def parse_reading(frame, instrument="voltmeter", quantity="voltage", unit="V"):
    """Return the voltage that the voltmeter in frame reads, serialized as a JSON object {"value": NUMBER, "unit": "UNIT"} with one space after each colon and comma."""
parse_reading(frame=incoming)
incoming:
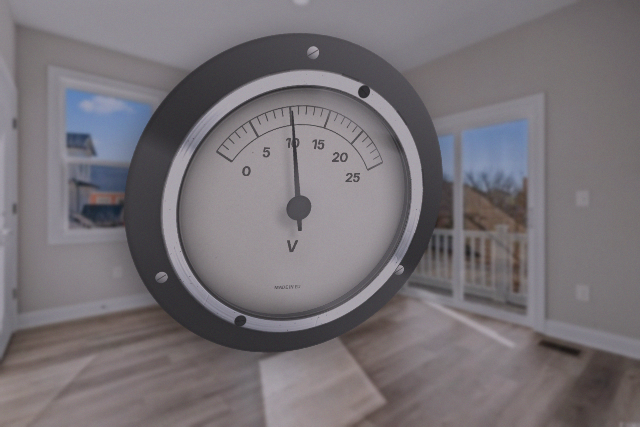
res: {"value": 10, "unit": "V"}
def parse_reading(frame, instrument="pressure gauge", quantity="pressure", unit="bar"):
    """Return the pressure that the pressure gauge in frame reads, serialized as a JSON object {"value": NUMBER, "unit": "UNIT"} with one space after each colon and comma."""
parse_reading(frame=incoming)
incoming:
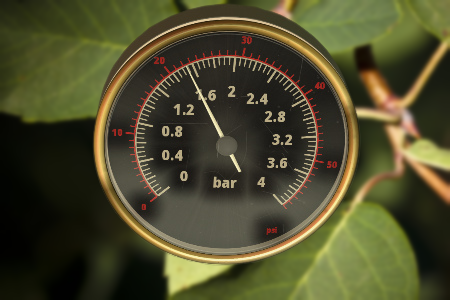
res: {"value": 1.55, "unit": "bar"}
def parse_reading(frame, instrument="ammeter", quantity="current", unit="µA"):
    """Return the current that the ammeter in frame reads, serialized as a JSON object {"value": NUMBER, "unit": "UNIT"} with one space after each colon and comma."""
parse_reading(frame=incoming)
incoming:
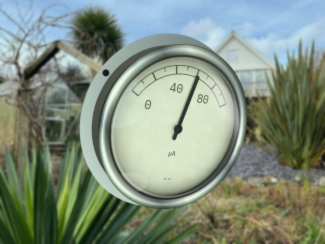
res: {"value": 60, "unit": "µA"}
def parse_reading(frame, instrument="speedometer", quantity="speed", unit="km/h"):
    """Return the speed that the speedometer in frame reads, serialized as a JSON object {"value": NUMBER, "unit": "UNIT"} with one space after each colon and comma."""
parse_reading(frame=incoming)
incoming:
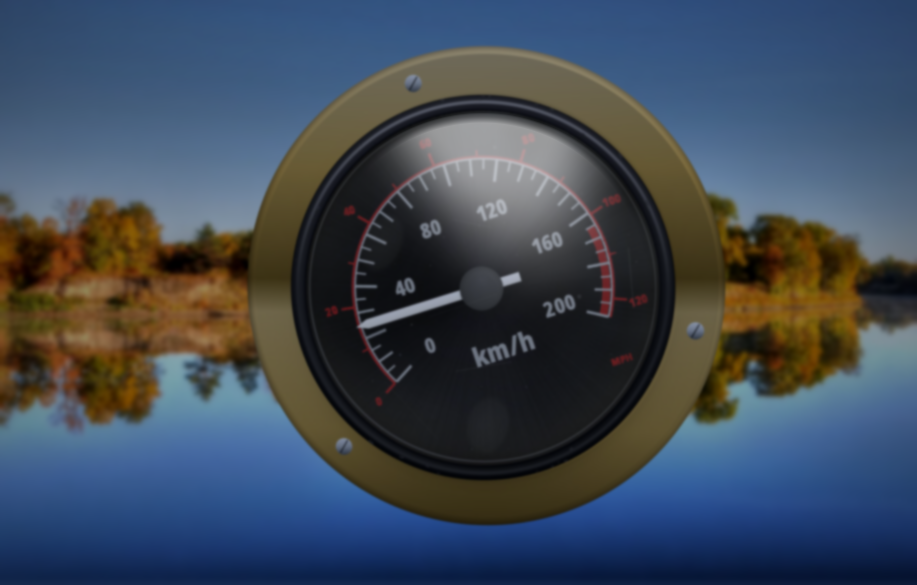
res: {"value": 25, "unit": "km/h"}
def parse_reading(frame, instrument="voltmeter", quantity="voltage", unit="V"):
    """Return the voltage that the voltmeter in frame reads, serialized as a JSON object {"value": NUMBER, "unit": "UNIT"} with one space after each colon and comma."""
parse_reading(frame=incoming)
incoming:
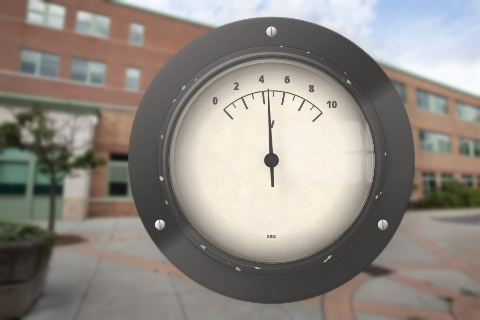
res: {"value": 4.5, "unit": "V"}
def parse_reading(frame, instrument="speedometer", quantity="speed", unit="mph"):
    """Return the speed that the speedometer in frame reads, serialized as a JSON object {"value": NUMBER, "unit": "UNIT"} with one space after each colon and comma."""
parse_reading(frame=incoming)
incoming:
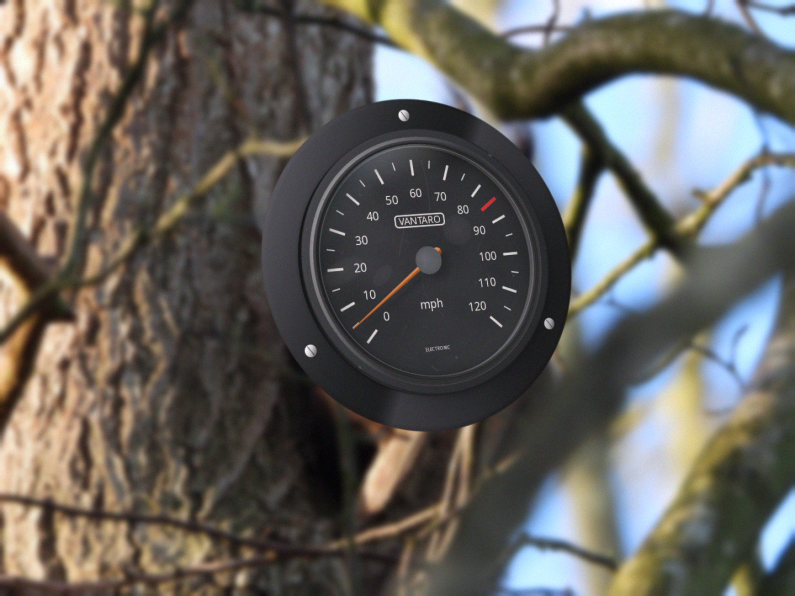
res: {"value": 5, "unit": "mph"}
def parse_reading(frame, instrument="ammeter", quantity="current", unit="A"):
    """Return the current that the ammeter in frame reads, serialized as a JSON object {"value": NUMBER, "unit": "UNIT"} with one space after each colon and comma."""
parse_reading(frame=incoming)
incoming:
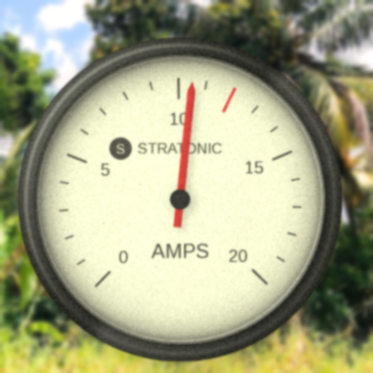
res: {"value": 10.5, "unit": "A"}
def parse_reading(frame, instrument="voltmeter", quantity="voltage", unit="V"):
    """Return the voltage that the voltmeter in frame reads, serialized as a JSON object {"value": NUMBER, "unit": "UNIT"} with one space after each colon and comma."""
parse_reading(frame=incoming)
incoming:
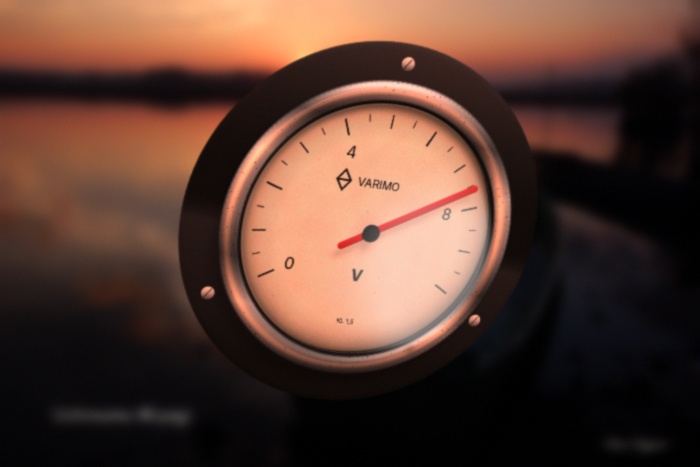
══════════════════════════════
* **TASK REQUIREMENTS**:
From the records above, keep only the lines that contain the string "current", and copy each of them. Case counts.

* **RESPONSE AREA**:
def parse_reading(frame, instrument="ammeter", quantity="current", unit="µA"):
    """Return the current that the ammeter in frame reads, serialized as a JSON object {"value": NUMBER, "unit": "UNIT"} with one space after each colon and comma."""
def parse_reading(frame, instrument="ammeter", quantity="current", unit="A"):
    """Return the current that the ammeter in frame reads, serialized as a JSON object {"value": NUMBER, "unit": "UNIT"} with one space after each colon and comma."""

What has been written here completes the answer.